IN-PERSON Barcelona Livable Cities. Section B

The Urban Experience: From Social Policy to Design
Flood Resilience and Urban Policy in Nairobi, Cali, and Pune: Comparative Lessons on Infrastructure and Equity
K.H. Rosero et al.
4:30 pm - 6:00 pm

Abstract

This paper compares how Nairobi (Kenya), Cali (Colombia), and Pune (India) are responding to recurring urban flooding while pursuing more inclusive and climate-resilient futures. These rapidly urbanizing cities, all original members of the 100 Resilient Cities network, face overlapping challenges of climate-exacerbated rainfall, overstretched infrastructure, and spatial inequality. We investigate how resilience planning intersects with public space, infrastructure investment, and informal settlement governance. We conduct a comparative case study analysis using municipal plans, infrastructure documents, NGO reports, newspaper coverage, spatial data, and academic literature. Our interdisciplinary team (an anthropologist, historian, economist, and political scientist) applies textual, spatial, and policy analysis to examine how flood resilience is framed, justified, and implemented. We focus on how planning narratives construct risk, allocate resources, and shape the spatial futures of vulnerable communities. In Nairobi, infrastructure upgrades and relocation policies reshape riverbank settlements, while community-based green infrastructure initiatives emerge where formal planning is lacking. Cali’s levee reconstruction and resettlement program balances engineering goals with social protections. Pune employs early warning systems and nature-based solutions alongside contested riverfront development. We analyze how cities define resilience and how these definitions reflect political priorities. By tracing resilience strategies within landscapes of inequality, this paper contributes to debates about climate adaptation, infrastructure, and urban policy in regions facing intensifying climate risk. Keywords: urban flooding, climate resilience, informal settlements, infrastructure investment, spatial inequality, 100 Resilient Cities, comparative urbanism, Global South

Biography

Kristen Hudak Rosero, Ph.D., Associate Professor of Political Science at Wentworth Institute of Technology. Her teaching and research interests focus on comparative urban policy, particularly in areas related to climate resilience and transportation.
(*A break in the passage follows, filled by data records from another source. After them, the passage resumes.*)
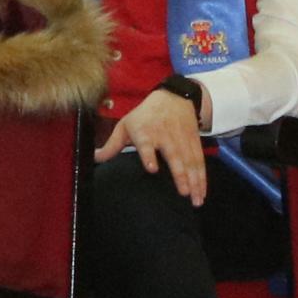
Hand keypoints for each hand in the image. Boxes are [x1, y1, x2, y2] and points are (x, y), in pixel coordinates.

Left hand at [94, 88, 207, 205]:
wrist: (174, 98)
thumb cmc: (145, 115)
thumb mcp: (126, 125)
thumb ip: (112, 145)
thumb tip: (94, 158)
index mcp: (146, 133)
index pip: (147, 145)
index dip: (149, 156)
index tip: (152, 168)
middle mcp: (166, 137)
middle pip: (175, 157)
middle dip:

Aroni Kabita Porna, Ph.D., is an Assistant Professor of Economics at Wentworth Institute of Technology. She specializes in teaching courses on Economics by incorporating interactive games, case studies, and real-world applications. Her research interests span applied microeconomics, environmental economics, international trade, and development economics.

Ella Howard, Ph.D., Professor of Digital History at Wentworth Institute of Technology, teaches the use of digital tools such as Python, Geographic Information Systems, and Virtual Reality in the study of history. The author of Homeless: Poverty and Place in Urban America (Penn 2013), her research focuses on American urban inequality.

Thaddeus Guldbrandsen, Ph.D., Dean of Sciences & Humanities at Wentworth Institute of Technology, leverages his anthropological research on urban governance, social justice, and globalization to build university-community engagement to serve the changing needs of students and society.